Longitudinal (long-term) follow-up stuides show very poor outcomes for people treated for depression in both hospital and outpatient settings, and the overall prevalence of depression is rising despite increased use of antidepressants (Moncrieff & Kirsch 2006).

Epidemiological observations have long held that most episodes of depression end after three to six months. However, almost half of all Americans treated with antidepressants have remained on medication for more than a year (Antonuccio et al. 2004).

Long-term effects of antidepressants

Antidepressants have been shown to produce long-term, and in some cases, irreversible chemical and structural changes to the body and brain.

The administration of Prozac and Paxil raises cortisol levels in human subjects (Jackson 2005, p.90).
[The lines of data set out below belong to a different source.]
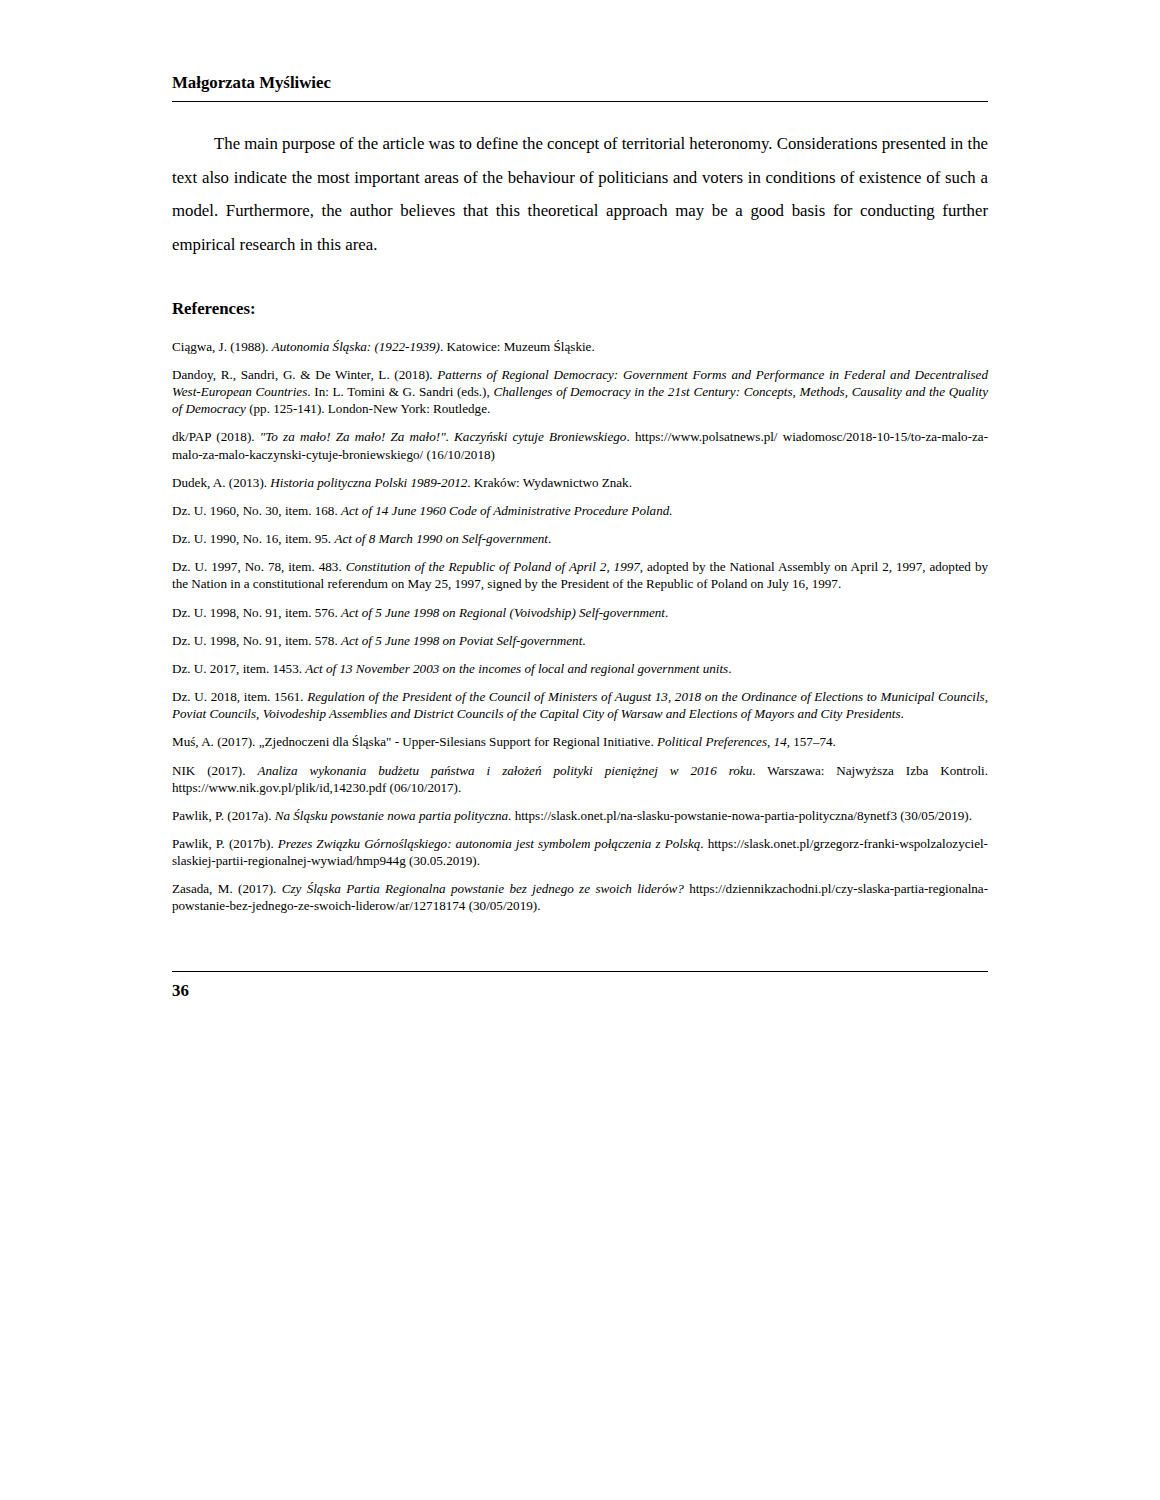Małgorzata Myśliwiec
The main purpose of the article was to define the concept of territorial heteronomy. Considerations presented in the text also indicate the most important areas of the behaviour of politicians and voters in conditions of existence of such a model. Furthermore, the author believes that this theoretical approach may be a good basis for conducting further empirical research in this area.
References:
Ciągwa, J. (1988). Autonomia Śląska: (1922-1939). Katowice: Muzeum Śląskie.
Dandoy, R., Sandri, G. & De Winter, L. (2018). Patterns of Regional Democracy: Government Forms and Performance in Federal and Decentralised West-European Countries. In: L. Tomini & G. Sandri (eds.), Challenges of Democracy in the 21st Century: Concepts, Methods, Causality and the Quality of Democracy (pp. 125-141). London-New York: Routledge.
dk/PAP (2018). "To za mało! Za mało! Za mało!". Kaczyński cytuje Broniewskiego. https://www.polsatnews.pl/ wiadomosc/2018-10-15/to-za-malo-za-malo-za-malo-kaczynski-cytuje-broniewskiego/ (16/10/2018)
Dudek, A. (2013). Historia polityczna Polski 1989-2012. Kraków: Wydawnictwo Znak.
Dz. U. 1960, No. 30, item. 168. Act of 14 June 1960 Code of Administrative Procedure Poland.
Dz. U. 1990, No. 16, item. 95. Act of 8 March 1990 on Self-government.
Dz. U. 1997, No. 78, item. 483. Constitution of the Republic of Poland of April 2, 1997, adopted by the National Assembly on April 2, 1997, adopted by the Nation in a constitutional referendum on May 25, 1997, signed by the President of the Republic of Poland on July 16, 1997.
Dz. U. 1998, No. 91, item. 576. Act of 5 June 1998 on Regional (Voivodship) Self-government.
Dz. U. 1998, No. 91, item. 578. Act of 5 June 1998 on Poviat Self-government.
Dz. U. 2017, item. 1453. Act of 13 November 2003 on the incomes of local and regional government units.
Dz. U. 2018, item. 1561. Regulation of the President of the Council of Ministers of August 13, 2018 on the Ordinance of Elections to Municipal Councils, Poviat Councils, Voivodeship Assemblies and District Councils of the Capital City of Warsaw and Elections of Mayors and City Presidents.
Muś, A. (2017). „Zjednoczeni dla Śląska" - Upper-Silesians Support for Regional Initiative. Political Preferences, 14, 157–74.
NIK (2017). Analiza wykonania budżetu państwa i założeń polityki pieniężnej w 2016 roku. Warszawa: Najwyższa Izba Kontroli. https://www.nik.gov.pl/plik/id,14230.pdf (06/10/2017).
Pawlik, P. (2017a). Na Śląsku powstanie nowa partia polityczna. https://slask.onet.pl/na-slasku-powstanie-nowa-partia-polityczna/8ynetf3 (30/05/2019).
Pawlik, P. (2017b). Prezes Związku Górnośląskiego: autonomia jest symbolem połączenia z Polską. https://slask.onet.pl/grzegorz-franki-wspolzalozyciel-slaskiej-partii-regionalnej-wywiad/hmp944g (30.05.2019).
Zasada, M. (2017). Czy Śląska Partia Regionalna powstanie bez jednego ze swoich liderów? https://dziennikzachodni.pl/czy-slaska-partia-regionalna-powstanie-bez-jednego-ze-swoich-liderow/ar/12718174 (30/05/2019).
36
Given the fact that elevated cortisol levels are associated with depression, weight gain, immune dysfunction, and memory problems, the possibility that antidepressants may contribute to prolonged elevations in cortisol is alarming to say the least.

In a study designed to investigate the anatomic effects of serotonergenic compounds, researchers at Thomas Jefferson University found that high-dose, short-term exposure to SSRIs in rats was sufficient to produce swelling and kinking in the serotonin nerve fibers (Kalia 2000). Research performed by a different team of investigators demonstrated a reduction in dendritic length and dendritic spine density, and in contrast to the previous study, these changes did not reverse even after a prolonged recovery period. The results were interpreted to suggest that chronic exposure to SSRIs may arrest the normal development of neurons.

I want to emphasize that what I’ve covered here is only the beginning of the story when it comes to the adverse effects of antidepressants. There are volumes of published research and many books which present this information with much more detail. I recommend Peter Breggin’s landmark “Brain Disabling Treatments in Psychiatry” and Grace Jackson’s “Rethinking Psychiatric Drugs” as resources if you are interested in pursuing this further.